In case of transfer of reptiles, the proposal requires a receiving site:

  • close to the development site, and in the same PLA if possible
  • that is at least the same size as the habitat that will be lost, and larger if the habitat lost is of high quality
  • which will perform the same function as the habitat to be lost, for example it has hibernation characteristics
  • with habitat similar to the area that will be lost, including water bodies
  • which does not currently support the same species, but can be improved to make it suitable
  • that will be protected from future development and managed over the long term

The proposal could introduce a small number of reptiles to an area with an existing population if the habitat is improved to support the increase in numbers. He must allow enough time for new habitats to become suitable for reptiles before capturing them.

For more information on mitigation plans and offsetting measures, see the Planner’s Guide to Protected Species and Development.

Planning and licensing terms

If the proposal is likely to affect a protected reptile, the proponent must apply for the appropriate wildlife permit.

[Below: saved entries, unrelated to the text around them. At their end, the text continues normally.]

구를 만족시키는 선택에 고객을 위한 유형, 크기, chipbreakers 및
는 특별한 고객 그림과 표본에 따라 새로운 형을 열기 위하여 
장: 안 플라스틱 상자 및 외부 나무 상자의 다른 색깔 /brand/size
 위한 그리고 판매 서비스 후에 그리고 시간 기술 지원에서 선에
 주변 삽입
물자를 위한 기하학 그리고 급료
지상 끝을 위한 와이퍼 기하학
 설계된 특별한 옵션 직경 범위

Before you can grant a building permit, you must:

  • ensure that any mitigation or offset conditions you impose do not conflict with the requirements of a mitigation license
  • be sure that Natural England will issue a license

You do not need to consult Natural England on the wording or release of any conditions you place on a planning proposal. Natural England are unable to advise on this.

Improve biodiversity

To meet your biodiversity duty, you must suggest ways for the developer to:

  • create new or improved habitats at the development site
  • achieve a net gain in biodiversity through good design, such as green roofs, street trees or sustainable drainage

Site management and monitoring

You should consider the need for site monitoring and management. These measurements will likely be required for licenses for sand lizards, smooth snakes or pool frogs. For the non-PES native reptiles, management and monitoring may be required if the species population is affected by development.

A site management and monitoring plan should aim to maintain a diverse vegetation structure. The plan should include controlling the growth of vegetation, including brush and ferns, by cutting, mowing or grazing. Other fern control methods include herbicide application, rolling or cutting.

The proponent may need to consider controlling the risk of fire and managing predators, such as house cats and pheasants.

Monitoring could include additional investigative work to verify that mitigation measures are working as intended, followed by remedial work if necessary.

The Reptile Management Handbook available on the Amphibian and Reptile Conservation Trust website provides more information on habitat management. This manual may not be accessible to assistive technologies.